The next day, driven by a concern he did not entirely want to admit, Lin Xuan asked again about Qiao Renfu. The old man remained under cardiac observation and had, very reluctantly, allowed them to call his son. When Lin Xuan passed the room, he found the two of them arguing: the father in a worn cap, the son with tired eyes and workshop grease still under his nails. There was nothing spectacular about the scene. It was simply two generations fighting over the proper way to worry. Yet beneath the hard words there was badly taught affection, not indifference. Lin Xuan stepped away before hearing too much, but he caught the old man saying he did not want to become a burden. The line followed him for the rest of the day. He had heard it countless times in the hospital. Sometimes he thought half of internal medicine was built on people who would rather fall ill in silence than inconvenience their own children.

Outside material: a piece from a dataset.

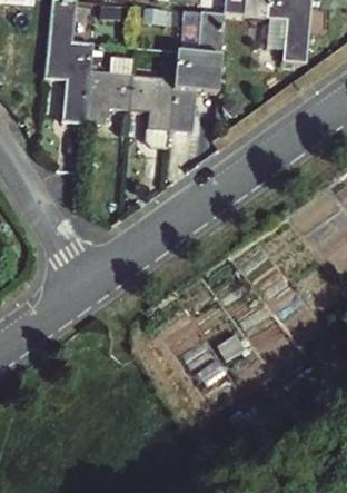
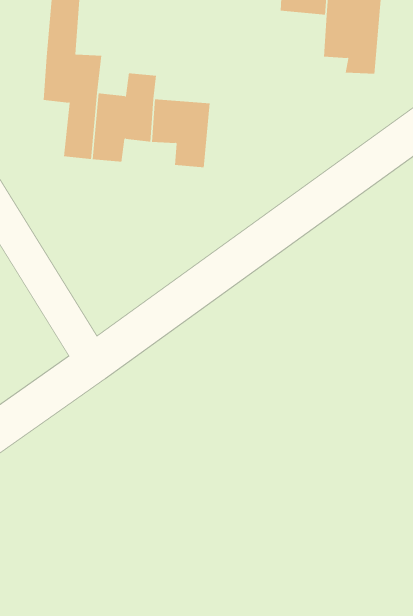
building: [171,8,226,134] -> none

The afternoon found him carrying the repaired fan into his parents' room and helping his father mount it back onto its base. The task was absurd, clumsy, and full of nearly lost screws. Even so, working with his hands on something useless to medicine felt strangely restful. His father explained with amateur pride why the motor made less noise now, and Lin Xuan pretended to understand more than he did. As they tightened the final grille, he thought again of Qiao Renfu and the shame of dependence. He realized that one of older men's deepest fears was not death itself but the loss of usefulness. Perhaps that was why he had become so obsessed with surgery: because in its clearest form, being a surgeon meant being useful at the exact second another person's body began to fail.